Improvements due to training could also have been based on procedural learning (Hawkey et al. 2004). During the training subjects might have calibrated their pointing strategy to the testing environment. For example, for the head-pointing method, at the beginning of the training subjects might have used their eyes to point to the more elevated positions and during the training they might have learned to use their head and nose. Analogous, for the manual-pointing method, because of a potential horizontal bias due to the handedness, subjects might have calibrated to the visual environment over the course of training. To reduce such an effect, we performed extensive procedural training prior to data collection in experiment 1. Subjects completed this training with RMS errors smaller than 2° (independent of direction). In the subsequent acoustic tests, naive subjects had lateral and polar precision errors of 18° and 23.3°, respectively. After the training they had lateral and polar precision errors of 12.2° and 19.8°, respectively. Assuming the procedural skills learned in the pretest generalize to the succeeding acoustic tests, the procedural learning most likely played a minor role during the acoustic tests and training.

In summary, our results reinforce the importance of training in sound localization studies. Improvements during the acoustic training were observed in the percentage of quadrant confusions, response precision, and response bias. The results indicate that the first 400 trials of training were essential to obtain substantial improvements in localization ability. Further training resulted in relatively much smaller improvements. The pointing method (head or manual) had a negligible effect on sound localization performance.

Acknowledgments

This study was supported by the Austrian Academy of Sciences and by the Austrian Science Fund (P18401-B15).

Footnotes

Portions of this work were previously presented at the 124th Convention of the Audio Engineering Society in Amsterdam, 2008. We are grateful to Michael Mihocic for running the experiments and to our subjects for their patience while performing the tests.

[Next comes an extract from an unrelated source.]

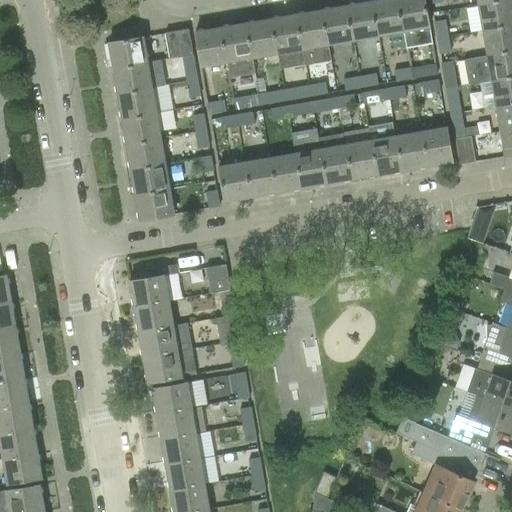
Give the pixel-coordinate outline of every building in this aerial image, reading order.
[(397,0),(378,0),(371,1),(378,36),(402,32),(403,32),(397,0)] [(423,0),(397,0),(403,32),(402,32),(405,49),(406,49),(431,45),(428,27),(426,12),(423,0)] [(511,0),(507,0),(477,5),(482,31),(511,25),(511,0)] [(371,1),(346,6),(352,41),(378,36),(371,1)] [(482,31),(477,5),(465,7),(470,33),(482,31)] [(346,6),(321,10),(327,45),(352,41),(346,6)] [(321,10),(296,14),(302,50),(305,65),(330,61),(327,45),(321,10)] [(296,14),(270,19),(277,54),(279,70),(305,65),(296,14)] [(270,19),(245,23),(251,58),(277,54),(270,19)] [(444,20),(433,22),(436,38),(447,36),(444,20)] [(245,23),(220,28),(226,63),(229,78),(254,74),(251,58),(245,23)] [(511,25),(482,31),(486,56),(511,51),(511,25)] [(220,28),(194,32),(198,52),(200,67),(226,63),(220,28)] [(188,29),(164,33),(169,60),(192,56),(188,29)] [(447,36),(436,38),(439,54),(450,53),(447,36)] [(108,43),(112,69),(147,63),(143,37),(108,43)] [(469,85),(477,83),(511,77),(511,51),(486,56),(464,60),(469,85)] [(112,69),(117,94),(152,88),(164,86),(159,61),(147,63),(112,69)] [(194,62),(182,64),(185,82),(198,80),(194,62)] [(440,64),(445,89),(457,87),(453,62),(440,64)] [(434,63),(409,68),(411,80),(436,76),(434,63)] [(411,80),(409,68),(392,70),(394,83),(411,80)] [(375,74),(359,77),(361,89),(377,86),(375,74)] [(361,89),(359,77),(341,80),(344,92),(361,89)] [(495,106),(511,103),(511,77),(477,83),(481,108),(495,106)] [(198,80),(185,82),(188,98),(200,96),(198,80)] [(421,83),(423,94),(440,92),(438,80),(421,83)] [(324,83),(308,86),(310,97),(326,95),(324,83)] [(308,86),(284,90),(286,102),(310,97),(308,86)] [(403,86),(387,89),(389,101),(405,98),(403,86)] [(457,87),(445,89),(449,114),(461,112),(457,87)] [(117,94),(121,119),(156,113),(152,88),(117,94)] [(387,89),(361,93),(364,105),(377,103),(389,101),(387,89)] [(276,91),(258,94),(260,106),(278,103),(276,91)] [(260,106),(258,94),(232,99),(235,111),(260,106)] [(353,94),(336,97),(338,109),(355,106),(353,94)] [(321,112),(330,111),(338,109),(336,98),(319,101),(321,112)] [(223,101),(207,104),(209,114),(225,112),(223,101)] [(301,103),(286,106),(288,118),(303,115),(301,103)] [(511,103),(495,106),(499,132),(511,129),(511,103)] [(288,118),(286,106),(269,109),(271,121),(288,118)] [(252,112),(235,115),(238,127),(254,125),(252,112)] [(449,114),(453,140),(454,140),(465,138),(470,137),(478,136),(477,127),(463,129),(462,121),(460,112),(449,114)] [(121,119),(125,145),(160,139),(156,113),(121,119)] [(203,115),(191,117),(194,133),(205,131),(203,115)] [(235,115),(219,118),(221,130),(238,127),(235,115)] [(393,123),(368,128),(370,141),(395,136),(393,123)] [(316,128),(290,132),(294,154),(300,189),(326,185),(319,150),(317,137),(316,128)] [(368,128),(342,132),(345,145),(370,141),(368,128)] [(446,128),(420,132),(426,167),(452,163),(449,143),(446,128)] [(511,129),(499,132),(504,158),(511,156),(511,129)] [(205,131),(194,133),(197,149),(208,147),(205,131)] [(317,137),(319,150),(345,145),(342,132),(317,137)] [(420,132),(395,136),(401,172),(426,167),(420,132)] [(395,136),(370,141),(376,176),(401,172),(395,136)] [(465,138),(454,140),(458,166),(475,163),(470,137),(465,138)] [(125,145),(130,170),(165,164),(160,139),(125,145)] [(370,141),(345,145),(351,180),(376,176),(370,141)] [(345,145),(319,150),(326,185),(351,180),(345,145)] [(294,154),(269,158),(275,194),(300,189),(294,154)] [(210,157),(198,159),(201,173),(212,171),(213,171),(211,157),(210,157)] [(269,158),(244,163),(250,198),(275,194),(269,158)] [(244,163),(218,167),(221,183),(224,202),(250,198),(244,163)] [(165,164),(130,170),(134,195),(169,189),(165,164)] [(139,221),(148,220),(174,215),(169,189),(134,195),(139,221)] [(205,192),(208,209),(219,207),(216,190),(205,192)] [(473,216),(467,238),(481,243),(489,221),(473,216)] [(177,265),(163,267),(165,276),(176,274),(178,273),(177,265)] [(226,265),(206,269),(210,294),(231,291),(226,265)] [(492,273),(488,284),(504,290),(511,292),(511,271),(509,279),(492,273)] [(131,282),(130,282),(134,308),(169,302),(181,300),(176,274),(164,276),(131,282)] [(0,304),(11,303),(6,276),(0,276),(0,304)] [(511,306),(511,316),(508,329),(511,330),(511,292),(504,290),(499,302),(511,306)] [(231,300),(220,302),(223,317),(224,317),(233,315),(231,300)] [(134,308),(138,333),(173,327),(169,302),(134,308)] [(0,304),(0,330),(15,328),(11,303),(0,304)] [(223,317),(214,318),(219,345),(229,344),(239,342),(235,317),(235,315),(233,315),(224,317),(223,317)] [(484,347),(480,358),(507,368),(511,357),(511,356),(511,330),(508,329),(492,324),(491,326),(485,326),(486,341),(484,347)] [(138,333),(143,359),(191,351),(186,325),(173,327),(138,333)] [(0,330),(0,356),(19,354),(15,328),(0,330)] [(244,367),(241,350),(230,352),(233,369),(244,367)] [(191,351),(143,359),(147,384),(195,376),(191,351)] [(0,356),(0,382),(24,378),(19,354),(0,356)] [(465,392),(474,395),(511,408),(511,382),(503,379),(507,368),(480,358),(476,371),(473,369),(465,392)] [(245,373),(234,375),(238,399),(249,397),(245,373)] [(0,382),(0,408),(28,404),(24,378),(0,382)] [(187,383),(152,390),(156,415),(191,409),(187,383)] [(452,422),(446,438),(465,446),(484,454),(493,427),(510,433),(511,428),(511,408),(474,395),(467,417),(455,413),(452,422)] [(0,408),(0,435),(33,430),(28,404),(0,408)] [(240,410),(243,426),(253,424),(251,408),(240,410)] [(156,415),(160,441),(196,435),(191,409),(156,415)] [(401,419),(395,434),(415,442),(410,455),(439,468),(434,480),(427,495),(460,509),(484,454),(465,446),(446,438),(415,425),(401,419)] [(253,424),(243,426),(246,443),(256,441),(253,424)] [(0,435),(0,448),(2,462),(37,455),(33,430),(0,435)] [(160,441),(165,467),(200,461),(196,435),(160,441)] [(37,455),(2,462),(6,485),(41,479),(37,455)] [(249,460),(251,477),(262,476),(259,459),(249,460)] [(165,467),(169,492),(204,486),(200,461),(165,467)] [(323,473),(315,493),(327,498),(335,478),(323,473)] [(262,476),(251,477),(254,493),(265,491),(262,476)] [(5,491),(0,491),(0,511),(36,511),(45,511),(40,485),(20,488),(5,491)] [(169,492),(172,511),(203,511),(209,511),(204,486),(169,492)] [(327,498),(315,493),(312,511),(311,511),(329,511),(333,501),(330,500),(327,498)] [(409,505),(406,511),(458,511),(460,509),(427,495),(424,494),(418,508),(409,505)]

1We also fitted the data to an exponential model; however, the amount of variance explained was not better than the linear fit and the exponent was not significantly different from one, indicating that the linear fit is adequate for our data.

2Regression lines fitted to only two points always result in a perfect fit. This was the case for NH14, who was tested for only 600 trials because of restricted availability. Regression lines fitted to only three points showed large confidence intervals. This was the case for NH17 and NH18 who were trained for 800 trials This may be the reason for their non-significant training effect.